*Exercise requirements*
In the material below, print every line exactly and omit the pictures.

******************************

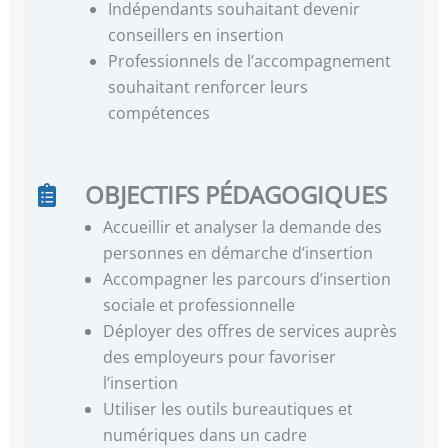
Indépendants souhaitant devenir
conseillers en insertion
Professionnels de l’accompagnement
souhaitant renforcer leurs
compétences
OBJECTIFS PÉDAGOGIQUES
Accueillir et analyser la demande des
personnes en démarche d’insertion
Accompagner les parcours d’insertion
sociale et professionnelle
Déployer des offres de services auprès
des employeurs pour favoriser
l’insertion
Utiliser les outils bureautiques et
numériques dans un cadre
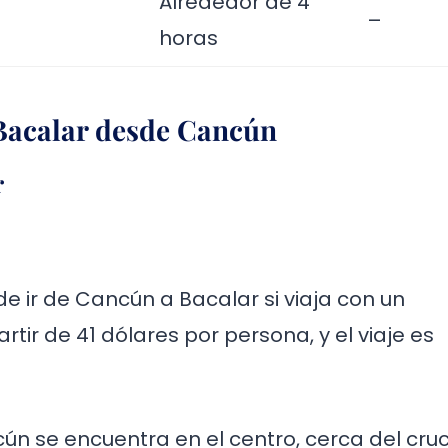
Alrededor de 4
–
horas
Bacalar desde Cancún
r
 ir de Cancún a Bacalar si viaja con un
artir de 41 dólares por persona, y el viaje es
n se encuentra en el centro, cerca del cru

******************************

*Written response*
Indépendants souhaitant devenir
conseillers en insertion
Professionnels de l’accompagnement
souhaitant renforcer leurs
compétences
OBJECTIFS PÉDAGOGIQUES
Accueillir et analyser la demande des
personnes en démarche d’insertion
Accompagner les parcours d’insertion
sociale et professionnelle
Déployer des offres de services auprès
des employeurs pour favoriser
l’insertion
Utiliser les outils bureautiques et
numériques dans un cadre
Alrededor de 4
–
horas
Bacalar desde Cancún
r
 ir de Cancún a Bacalar si viaja con un
artir de 41 dólares por persona, y el viaje es
n se encuentra en el centro, cerca del cru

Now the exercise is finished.